At Harvard, Some Wonder What It Will Take to Stop the Spiral
When 70 university presidents gathered for a summit at the end of January, the topic on everyone’s mind was the crisis at Harvard.
The hosts of the summit treated the university, battered by accusations of coddling antisemitism, as a business-school case study on leadership in higher education, complete with a slide presentation on its plummeting reputation.
The killer slide: “Boeing & Tesla Have Similar Levels of Negative Buzz as Harvard.”
In other words, Harvard, a centuries-old symbol of academic excellence, was generating as much negative attention as an airplane manufacturer that had a door panel drop from the sky and a car company with a mercurial chief executive and multiple recalls.
Jeffrey Sonnenfeld, a professor at Yale’s School of Management, organized the summit. “Despite near 400 years of history, the value of brand equity is nowhere near as permanent as Harvard trustees think it is,” he said in an interview. “There used to be a term in the industry of something being the Cadillac of the industry.
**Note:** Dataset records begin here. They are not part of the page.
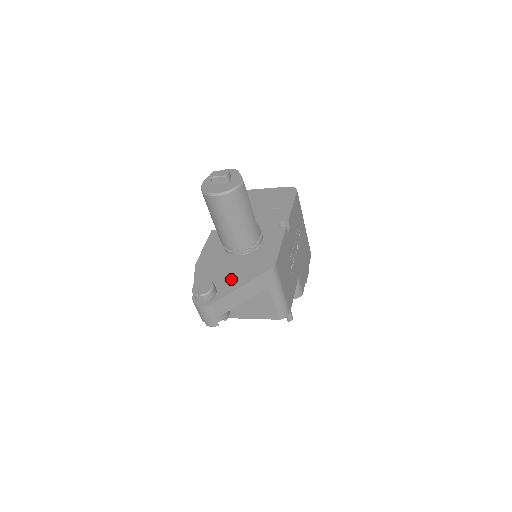
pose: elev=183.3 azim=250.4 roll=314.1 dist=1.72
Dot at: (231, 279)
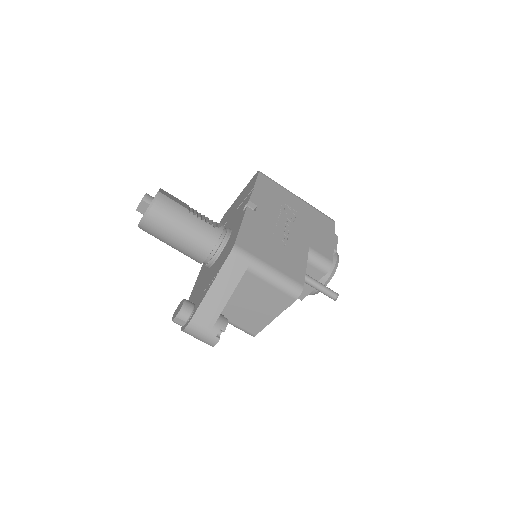
Dot at: (205, 287)
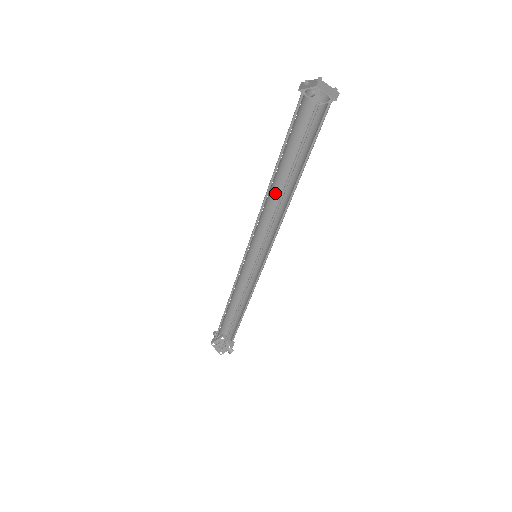
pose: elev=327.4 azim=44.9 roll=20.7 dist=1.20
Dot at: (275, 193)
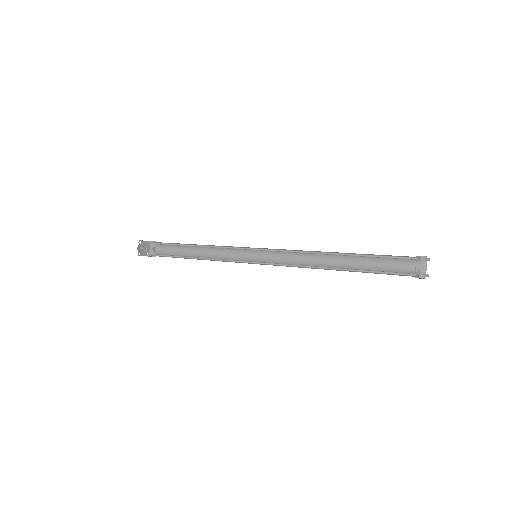
Dot at: occluded
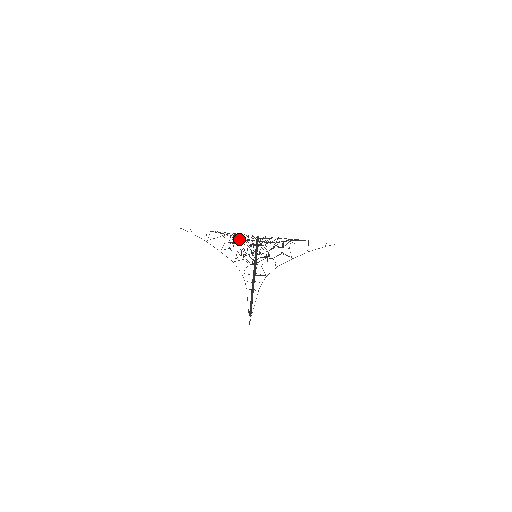
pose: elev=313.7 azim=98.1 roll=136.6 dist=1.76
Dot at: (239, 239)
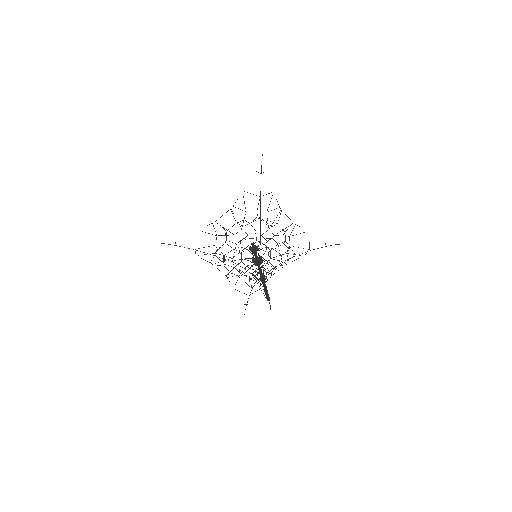
Dot at: occluded
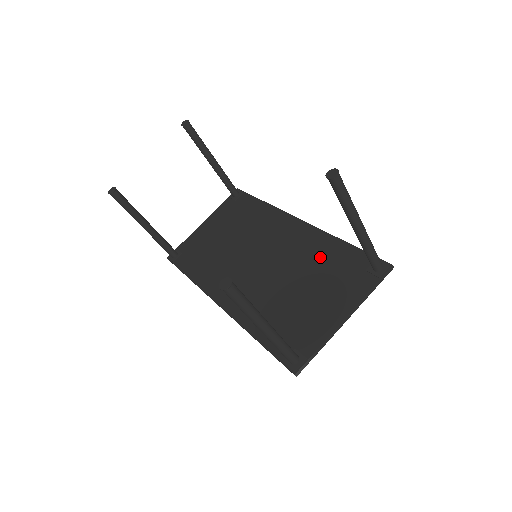
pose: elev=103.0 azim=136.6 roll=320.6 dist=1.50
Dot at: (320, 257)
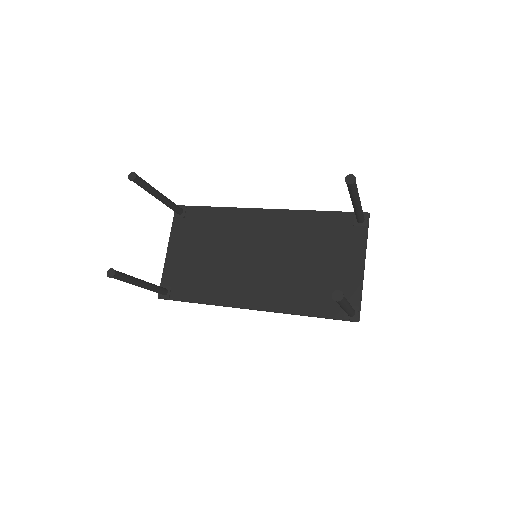
Dot at: (309, 231)
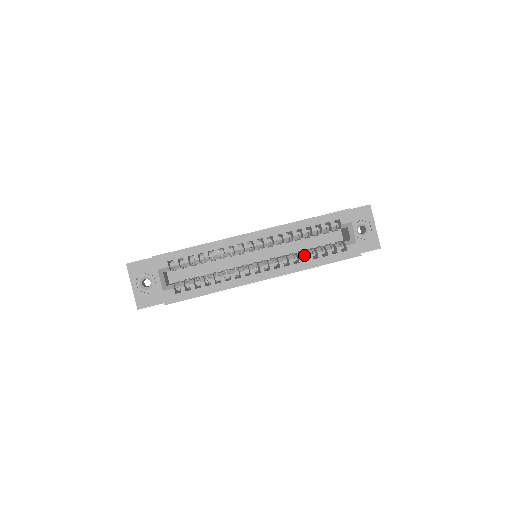
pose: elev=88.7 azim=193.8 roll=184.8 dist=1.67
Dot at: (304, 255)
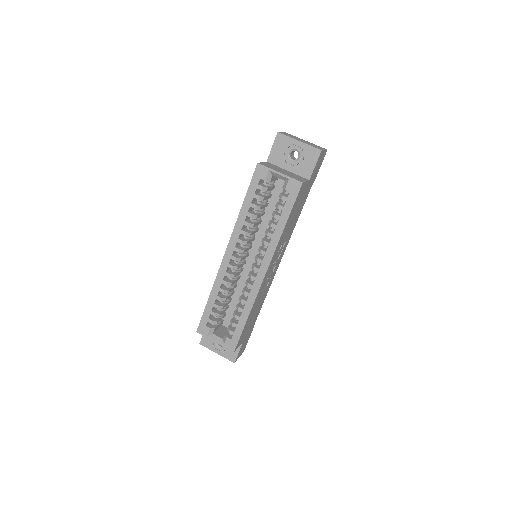
Dot at: occluded
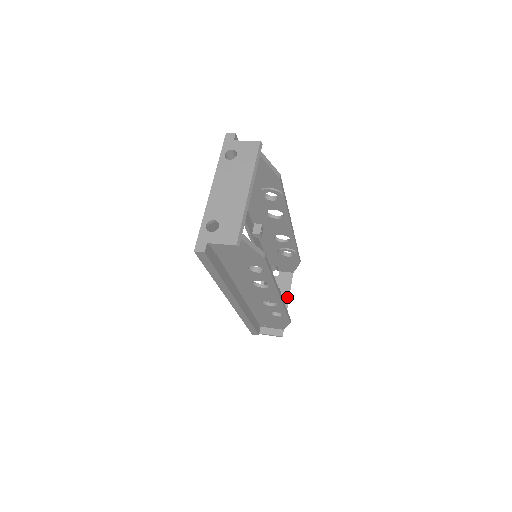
Well, Cadillac itself is, you know, sadly not the Cadillac of the industry anymore.”
Many of the presidents attending the summit saw the erosion of Harvard’s brand as a problem not only for the school, but also by extension for the entire enterprise of higher education. If Harvard could not protect itself, then what about every other institution? Could Harvard’s leadership find an effective response?
There was a hint of a more assertive approach by Harvard on Monday, when the university announced that it was investigating “deeply offensive antisemitic tropes” posted on social media by pro-Palestinian student and faculty groups. The groups had posted or reposted material containing an old cartoon of a puppeteer, his hand marked by a dollar sign inside a Star of David,lynching Muhammad Ali and Gamal Abdel Nasser.